J Med Signals Sens. 2025 Jun 9:15:18. doi: 10.4103/jmss.jmss_58_24. eCollection 2025.

Abstract

Background: Optical coherence tomography (OCT) is a pivotal imaging technique for the early detection and management of critical retinal diseases, notably diabetic macular edema and age-related macular degeneration. These conditions are significant global health concerns, affecting millions and leading to vision loss if not diagnosed promptly. Current methods for OCT image classification encounter specific challenges, such as the inherent complexity of retinal structures and considerable variability across different OCT datasets.

Methods: This paper introduces a novel hybrid model that integrates the strengths of convolutional neural networks (CNNs) and vision transformer (ViT) to overcome these obstacles.

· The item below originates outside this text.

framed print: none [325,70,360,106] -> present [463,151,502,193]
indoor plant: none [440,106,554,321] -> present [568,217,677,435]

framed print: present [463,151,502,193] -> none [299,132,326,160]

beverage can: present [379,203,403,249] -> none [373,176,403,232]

The synergy between CNNs, which excel at extracting detailed localized features, and ViT, adept at recognizing long-range patterns, enables a more effective and comprehensive analysis of OCT images.

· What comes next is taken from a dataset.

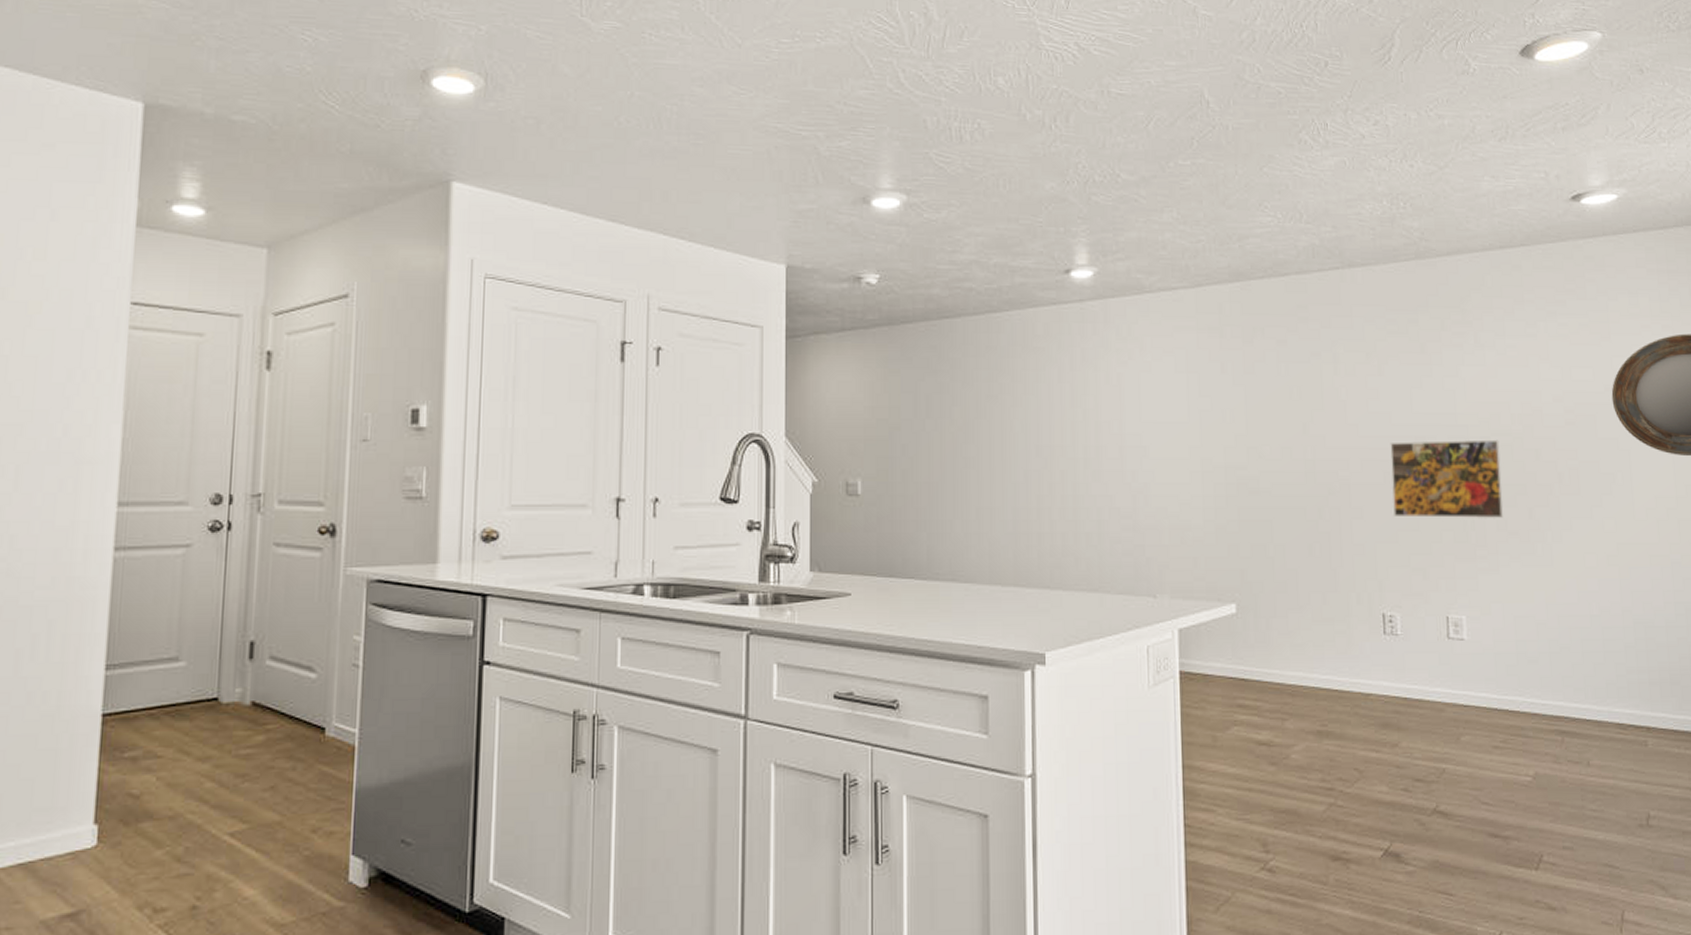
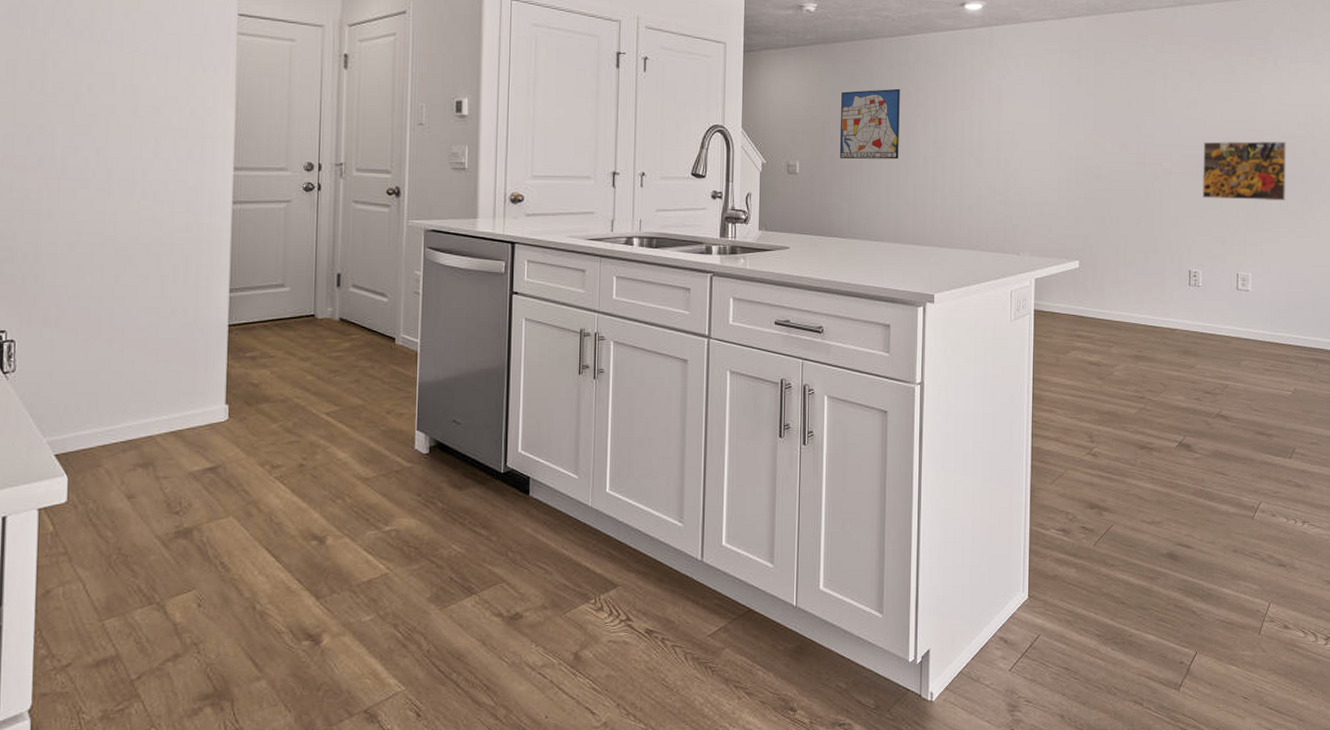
wall art: none [913,381,992,475] -> present [839,88,900,160]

Results: While our model achieves an accuracy of 99.80% on the OCT2017 dataset, its standout feature is its parameter efficiency-requiring only 6.9 million parameters, significantly fewer than larger, more complex models such as Xception and OpticNet-71.

Conclusion: This efficiency underscores the model's suitability for clinical settings, where computational resources may be limited but high accuracy and rapid diagnosis are imperative.Code Availability: The code for this study is available at https://github.com/Amir1831/ViT4OCT.

Keywords: Computer vision; convolutional neural network; deep learning; multi-headed self-attention; optical coherence tomography; vision transformers.